Reversible proliferative arrest induced by rapid depletion of RNase MRP

Cellular quiescence is a state of reversible proliferative arrest that plays essential roles in development, resistance to stress, aging, and longevity of organisms. Here we report that rapid depletion of RNase MRP, a deeply conserved RNA-based enzyme required for rRNA biosynthesis, induces a long-term yet reversible proliferative arrest in human cells. Severely compromised biogenesis of rRNAs along with acute transcriptional reprogramming precede a gradual decline of the critical cellular functions. Unexpectedly, many arresting cells show increased levels of histone mRNAs, which accumulate locally in the cytoplasm, and S-phase DNA amount. The ensuing proliferative arrest is entered from multiple stages of the cell cycle and can last for several weeks with uncompromised cell viability.
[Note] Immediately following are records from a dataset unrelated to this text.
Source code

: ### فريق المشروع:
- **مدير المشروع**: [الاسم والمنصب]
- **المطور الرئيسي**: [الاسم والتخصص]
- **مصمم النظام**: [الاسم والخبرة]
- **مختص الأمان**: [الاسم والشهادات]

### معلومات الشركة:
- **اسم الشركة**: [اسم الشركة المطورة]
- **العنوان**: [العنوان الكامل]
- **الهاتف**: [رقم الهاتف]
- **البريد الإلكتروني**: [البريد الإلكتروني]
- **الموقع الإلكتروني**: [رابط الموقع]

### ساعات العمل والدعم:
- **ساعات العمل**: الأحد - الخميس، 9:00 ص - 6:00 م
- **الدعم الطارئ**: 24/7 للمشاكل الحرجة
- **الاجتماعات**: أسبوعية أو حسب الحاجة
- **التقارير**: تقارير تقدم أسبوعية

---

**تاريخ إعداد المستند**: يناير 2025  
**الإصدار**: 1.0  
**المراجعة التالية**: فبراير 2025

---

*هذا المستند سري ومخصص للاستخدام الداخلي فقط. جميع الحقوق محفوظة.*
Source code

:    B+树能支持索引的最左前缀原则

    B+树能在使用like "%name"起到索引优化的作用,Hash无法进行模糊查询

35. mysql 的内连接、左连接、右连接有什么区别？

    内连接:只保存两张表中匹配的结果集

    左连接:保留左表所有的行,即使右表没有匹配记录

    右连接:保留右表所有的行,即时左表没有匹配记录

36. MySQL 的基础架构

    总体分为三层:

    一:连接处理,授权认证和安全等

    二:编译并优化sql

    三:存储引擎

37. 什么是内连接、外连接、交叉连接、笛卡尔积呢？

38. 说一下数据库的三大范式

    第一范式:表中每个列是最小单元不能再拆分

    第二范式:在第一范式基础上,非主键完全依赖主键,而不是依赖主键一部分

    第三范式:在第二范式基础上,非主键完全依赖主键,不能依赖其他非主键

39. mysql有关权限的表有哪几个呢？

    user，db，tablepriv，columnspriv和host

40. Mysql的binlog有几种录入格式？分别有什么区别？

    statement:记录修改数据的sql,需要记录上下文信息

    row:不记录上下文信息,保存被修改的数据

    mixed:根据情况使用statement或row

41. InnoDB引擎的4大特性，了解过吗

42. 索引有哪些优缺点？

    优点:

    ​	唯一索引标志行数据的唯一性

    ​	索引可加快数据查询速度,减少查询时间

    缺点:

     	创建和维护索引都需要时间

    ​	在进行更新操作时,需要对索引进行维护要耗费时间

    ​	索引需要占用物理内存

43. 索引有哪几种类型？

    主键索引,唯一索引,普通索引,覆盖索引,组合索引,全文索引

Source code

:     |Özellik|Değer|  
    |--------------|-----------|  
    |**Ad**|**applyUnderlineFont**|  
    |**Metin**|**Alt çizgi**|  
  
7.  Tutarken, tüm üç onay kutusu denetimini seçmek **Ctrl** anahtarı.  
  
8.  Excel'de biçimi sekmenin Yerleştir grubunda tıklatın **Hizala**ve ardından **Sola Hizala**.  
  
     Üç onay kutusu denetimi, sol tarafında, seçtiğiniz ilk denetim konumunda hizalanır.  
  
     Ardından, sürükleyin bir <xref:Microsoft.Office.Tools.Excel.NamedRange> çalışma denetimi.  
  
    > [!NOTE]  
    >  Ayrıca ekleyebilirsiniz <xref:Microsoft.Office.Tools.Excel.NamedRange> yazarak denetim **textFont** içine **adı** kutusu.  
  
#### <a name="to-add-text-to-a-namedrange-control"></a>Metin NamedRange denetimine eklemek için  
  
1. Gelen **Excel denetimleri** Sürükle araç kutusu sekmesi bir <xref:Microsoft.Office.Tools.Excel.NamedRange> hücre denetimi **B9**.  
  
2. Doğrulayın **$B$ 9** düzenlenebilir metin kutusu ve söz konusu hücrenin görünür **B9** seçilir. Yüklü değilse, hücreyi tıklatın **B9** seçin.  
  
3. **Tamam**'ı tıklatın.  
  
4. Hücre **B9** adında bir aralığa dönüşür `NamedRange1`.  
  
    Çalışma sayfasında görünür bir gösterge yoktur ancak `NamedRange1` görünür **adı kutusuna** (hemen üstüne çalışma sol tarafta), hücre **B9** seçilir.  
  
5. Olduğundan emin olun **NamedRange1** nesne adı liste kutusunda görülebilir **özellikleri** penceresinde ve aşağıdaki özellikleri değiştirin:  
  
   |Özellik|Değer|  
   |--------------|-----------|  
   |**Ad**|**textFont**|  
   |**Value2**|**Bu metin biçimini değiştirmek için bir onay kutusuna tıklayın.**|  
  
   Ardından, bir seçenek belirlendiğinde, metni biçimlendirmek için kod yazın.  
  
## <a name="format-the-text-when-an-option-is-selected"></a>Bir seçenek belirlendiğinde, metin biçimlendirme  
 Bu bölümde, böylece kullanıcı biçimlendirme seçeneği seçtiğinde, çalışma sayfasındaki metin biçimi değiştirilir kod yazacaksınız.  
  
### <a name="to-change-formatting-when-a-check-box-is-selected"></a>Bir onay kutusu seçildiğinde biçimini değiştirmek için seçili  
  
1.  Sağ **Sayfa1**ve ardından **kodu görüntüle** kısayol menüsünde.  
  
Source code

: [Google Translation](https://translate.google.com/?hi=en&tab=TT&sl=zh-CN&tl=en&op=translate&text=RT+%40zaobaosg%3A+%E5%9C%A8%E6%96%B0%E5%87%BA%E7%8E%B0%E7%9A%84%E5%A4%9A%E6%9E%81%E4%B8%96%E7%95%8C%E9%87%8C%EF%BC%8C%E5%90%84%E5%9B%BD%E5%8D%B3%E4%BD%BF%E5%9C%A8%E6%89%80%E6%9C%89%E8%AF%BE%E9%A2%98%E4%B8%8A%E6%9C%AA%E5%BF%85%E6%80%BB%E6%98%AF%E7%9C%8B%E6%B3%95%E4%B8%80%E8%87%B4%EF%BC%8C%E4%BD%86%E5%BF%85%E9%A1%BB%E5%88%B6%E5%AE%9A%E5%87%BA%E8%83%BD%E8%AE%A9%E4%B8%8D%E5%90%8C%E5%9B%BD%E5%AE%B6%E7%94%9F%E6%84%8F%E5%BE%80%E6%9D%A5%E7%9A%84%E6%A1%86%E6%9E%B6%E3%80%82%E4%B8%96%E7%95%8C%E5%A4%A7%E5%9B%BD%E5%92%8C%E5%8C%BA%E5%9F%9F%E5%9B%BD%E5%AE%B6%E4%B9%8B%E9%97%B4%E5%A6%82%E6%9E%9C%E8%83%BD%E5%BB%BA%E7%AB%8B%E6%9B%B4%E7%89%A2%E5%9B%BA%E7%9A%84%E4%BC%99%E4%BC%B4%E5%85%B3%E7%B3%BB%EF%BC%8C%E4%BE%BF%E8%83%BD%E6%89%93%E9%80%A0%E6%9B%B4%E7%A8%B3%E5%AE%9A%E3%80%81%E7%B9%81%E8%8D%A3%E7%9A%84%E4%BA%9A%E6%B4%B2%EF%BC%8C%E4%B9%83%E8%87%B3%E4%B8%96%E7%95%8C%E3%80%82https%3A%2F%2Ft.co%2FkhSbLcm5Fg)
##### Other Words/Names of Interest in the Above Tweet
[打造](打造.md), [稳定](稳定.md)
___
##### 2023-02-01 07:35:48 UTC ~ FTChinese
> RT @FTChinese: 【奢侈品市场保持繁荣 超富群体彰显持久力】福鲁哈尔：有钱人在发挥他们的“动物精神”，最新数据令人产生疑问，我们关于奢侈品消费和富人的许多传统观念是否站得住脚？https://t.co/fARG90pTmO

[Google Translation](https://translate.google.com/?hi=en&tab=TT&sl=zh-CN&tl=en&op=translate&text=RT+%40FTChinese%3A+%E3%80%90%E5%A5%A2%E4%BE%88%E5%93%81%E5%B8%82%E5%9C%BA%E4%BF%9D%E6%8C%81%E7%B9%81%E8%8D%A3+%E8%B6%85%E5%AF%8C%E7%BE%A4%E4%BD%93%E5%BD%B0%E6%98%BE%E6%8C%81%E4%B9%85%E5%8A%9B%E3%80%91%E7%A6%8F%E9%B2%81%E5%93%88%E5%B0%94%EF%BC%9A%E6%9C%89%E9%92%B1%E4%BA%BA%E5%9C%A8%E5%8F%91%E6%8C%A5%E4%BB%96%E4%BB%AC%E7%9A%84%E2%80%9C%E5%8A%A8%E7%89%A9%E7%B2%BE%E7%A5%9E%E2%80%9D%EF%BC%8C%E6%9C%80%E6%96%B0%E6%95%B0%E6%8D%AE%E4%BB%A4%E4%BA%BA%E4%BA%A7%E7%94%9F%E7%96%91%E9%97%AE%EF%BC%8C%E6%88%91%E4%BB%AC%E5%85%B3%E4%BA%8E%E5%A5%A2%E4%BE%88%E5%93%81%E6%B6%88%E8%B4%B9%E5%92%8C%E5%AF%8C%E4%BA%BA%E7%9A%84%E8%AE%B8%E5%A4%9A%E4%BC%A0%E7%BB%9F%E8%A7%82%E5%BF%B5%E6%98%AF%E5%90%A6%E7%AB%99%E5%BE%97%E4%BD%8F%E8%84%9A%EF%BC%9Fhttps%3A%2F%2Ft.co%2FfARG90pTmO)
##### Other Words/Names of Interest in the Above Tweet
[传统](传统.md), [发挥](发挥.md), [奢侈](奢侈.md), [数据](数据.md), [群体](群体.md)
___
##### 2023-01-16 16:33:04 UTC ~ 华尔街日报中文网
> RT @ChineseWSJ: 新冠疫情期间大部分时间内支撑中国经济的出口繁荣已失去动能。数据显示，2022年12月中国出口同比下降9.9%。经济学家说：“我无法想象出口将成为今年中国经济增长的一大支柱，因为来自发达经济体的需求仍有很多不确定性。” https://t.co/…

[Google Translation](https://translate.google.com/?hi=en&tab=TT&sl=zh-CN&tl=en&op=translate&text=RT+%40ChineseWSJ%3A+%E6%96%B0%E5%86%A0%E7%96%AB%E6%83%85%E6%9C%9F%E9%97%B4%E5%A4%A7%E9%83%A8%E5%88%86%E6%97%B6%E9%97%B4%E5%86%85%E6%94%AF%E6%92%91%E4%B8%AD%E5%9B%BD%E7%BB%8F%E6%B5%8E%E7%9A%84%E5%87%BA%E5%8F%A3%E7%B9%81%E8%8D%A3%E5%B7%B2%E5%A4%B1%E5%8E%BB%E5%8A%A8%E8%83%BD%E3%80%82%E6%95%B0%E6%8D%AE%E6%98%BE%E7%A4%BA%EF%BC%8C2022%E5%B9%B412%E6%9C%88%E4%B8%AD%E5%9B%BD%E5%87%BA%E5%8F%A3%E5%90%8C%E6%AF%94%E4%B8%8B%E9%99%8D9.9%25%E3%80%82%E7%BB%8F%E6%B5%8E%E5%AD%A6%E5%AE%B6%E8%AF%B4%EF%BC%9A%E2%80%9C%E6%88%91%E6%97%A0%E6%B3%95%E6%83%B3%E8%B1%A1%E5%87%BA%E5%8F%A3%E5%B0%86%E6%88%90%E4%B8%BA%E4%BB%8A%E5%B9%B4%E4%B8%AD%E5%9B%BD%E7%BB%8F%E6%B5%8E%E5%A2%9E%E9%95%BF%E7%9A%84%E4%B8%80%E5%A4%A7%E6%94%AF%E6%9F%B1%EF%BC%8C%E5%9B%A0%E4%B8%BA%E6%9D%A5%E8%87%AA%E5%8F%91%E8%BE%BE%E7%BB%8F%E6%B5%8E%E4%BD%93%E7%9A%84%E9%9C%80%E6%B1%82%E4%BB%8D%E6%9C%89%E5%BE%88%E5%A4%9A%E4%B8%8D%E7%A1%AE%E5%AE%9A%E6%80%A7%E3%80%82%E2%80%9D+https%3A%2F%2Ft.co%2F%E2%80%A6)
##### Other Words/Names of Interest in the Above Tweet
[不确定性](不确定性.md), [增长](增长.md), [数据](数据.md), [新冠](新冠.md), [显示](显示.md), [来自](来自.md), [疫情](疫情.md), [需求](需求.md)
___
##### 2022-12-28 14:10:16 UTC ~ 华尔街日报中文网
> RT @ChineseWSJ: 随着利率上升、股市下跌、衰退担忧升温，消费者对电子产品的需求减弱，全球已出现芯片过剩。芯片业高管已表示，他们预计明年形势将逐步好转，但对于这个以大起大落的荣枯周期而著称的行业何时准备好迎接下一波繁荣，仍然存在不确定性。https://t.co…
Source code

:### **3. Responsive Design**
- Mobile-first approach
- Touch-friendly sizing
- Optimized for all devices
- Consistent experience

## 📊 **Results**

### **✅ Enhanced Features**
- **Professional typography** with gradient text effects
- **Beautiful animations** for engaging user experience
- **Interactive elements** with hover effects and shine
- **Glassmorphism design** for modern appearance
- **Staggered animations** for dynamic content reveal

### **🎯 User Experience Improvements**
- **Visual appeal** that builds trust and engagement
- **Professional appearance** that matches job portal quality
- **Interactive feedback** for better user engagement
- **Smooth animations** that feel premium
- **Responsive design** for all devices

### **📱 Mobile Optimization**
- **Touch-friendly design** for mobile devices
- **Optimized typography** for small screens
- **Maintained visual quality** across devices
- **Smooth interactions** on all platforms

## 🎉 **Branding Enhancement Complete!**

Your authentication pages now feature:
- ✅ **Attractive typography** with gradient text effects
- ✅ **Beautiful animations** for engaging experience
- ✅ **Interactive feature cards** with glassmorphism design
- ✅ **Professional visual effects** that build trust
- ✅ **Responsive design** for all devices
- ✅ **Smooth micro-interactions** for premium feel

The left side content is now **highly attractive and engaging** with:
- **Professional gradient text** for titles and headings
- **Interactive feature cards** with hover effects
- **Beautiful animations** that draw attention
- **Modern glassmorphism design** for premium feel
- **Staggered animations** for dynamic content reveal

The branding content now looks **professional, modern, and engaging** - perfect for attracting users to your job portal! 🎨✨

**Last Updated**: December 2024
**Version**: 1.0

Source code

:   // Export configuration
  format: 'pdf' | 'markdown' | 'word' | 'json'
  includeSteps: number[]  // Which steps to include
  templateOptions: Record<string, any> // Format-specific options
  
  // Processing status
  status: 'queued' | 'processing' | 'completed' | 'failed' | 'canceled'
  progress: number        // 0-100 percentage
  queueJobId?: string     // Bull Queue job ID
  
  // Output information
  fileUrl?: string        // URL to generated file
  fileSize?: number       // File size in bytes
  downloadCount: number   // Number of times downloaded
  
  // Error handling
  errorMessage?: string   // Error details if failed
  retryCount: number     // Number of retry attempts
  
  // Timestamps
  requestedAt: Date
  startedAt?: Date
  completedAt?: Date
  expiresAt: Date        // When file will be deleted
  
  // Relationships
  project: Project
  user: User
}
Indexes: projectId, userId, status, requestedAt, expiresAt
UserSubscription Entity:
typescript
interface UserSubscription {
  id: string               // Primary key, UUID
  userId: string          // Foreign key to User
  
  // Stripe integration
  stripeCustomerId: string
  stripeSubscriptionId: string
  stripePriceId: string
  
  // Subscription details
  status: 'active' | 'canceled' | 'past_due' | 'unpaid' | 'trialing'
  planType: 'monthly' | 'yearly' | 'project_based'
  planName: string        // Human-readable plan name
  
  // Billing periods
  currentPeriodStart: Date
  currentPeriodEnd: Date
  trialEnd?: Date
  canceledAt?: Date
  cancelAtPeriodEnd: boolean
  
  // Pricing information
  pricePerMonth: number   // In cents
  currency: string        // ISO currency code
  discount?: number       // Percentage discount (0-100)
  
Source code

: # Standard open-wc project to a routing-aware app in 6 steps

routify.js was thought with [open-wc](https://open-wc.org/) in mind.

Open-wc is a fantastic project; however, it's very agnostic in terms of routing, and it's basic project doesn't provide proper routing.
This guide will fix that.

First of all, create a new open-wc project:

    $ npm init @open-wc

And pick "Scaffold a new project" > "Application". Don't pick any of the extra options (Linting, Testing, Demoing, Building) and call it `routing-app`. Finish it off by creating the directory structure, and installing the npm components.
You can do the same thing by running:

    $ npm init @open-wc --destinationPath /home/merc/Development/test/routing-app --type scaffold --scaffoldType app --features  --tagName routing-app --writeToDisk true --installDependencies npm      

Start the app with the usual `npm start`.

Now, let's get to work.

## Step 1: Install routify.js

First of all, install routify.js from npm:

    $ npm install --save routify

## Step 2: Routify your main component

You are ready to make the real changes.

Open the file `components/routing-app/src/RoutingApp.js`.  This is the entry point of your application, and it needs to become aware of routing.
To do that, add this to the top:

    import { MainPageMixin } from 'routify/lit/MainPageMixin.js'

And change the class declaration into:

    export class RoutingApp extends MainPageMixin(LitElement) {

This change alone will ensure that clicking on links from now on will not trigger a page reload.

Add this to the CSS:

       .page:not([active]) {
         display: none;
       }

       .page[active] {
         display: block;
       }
Strikingly, restoring expression of RNase MRP leads to a complete reversal of the arrested state with resumed cell proliferation at the speed of control cells. We suggest that targeting rRNA biogenesis may provide a general strategy for rapid induction of a reversible proliferative arrest, with implications for understanding and manipulating cellular quiescence. RNase P alone or both RNase P and MRP were depleted in HEK293T cells (N21 and C40 lines, respectively) using dTAG-mediated targeted protein degradation for 3 or 24 hours. DMSO-treated cells were used as controls. Samples were prepared and sequenced in triplicates by RNA-seq, TTchem-seq, and Histone End-seq.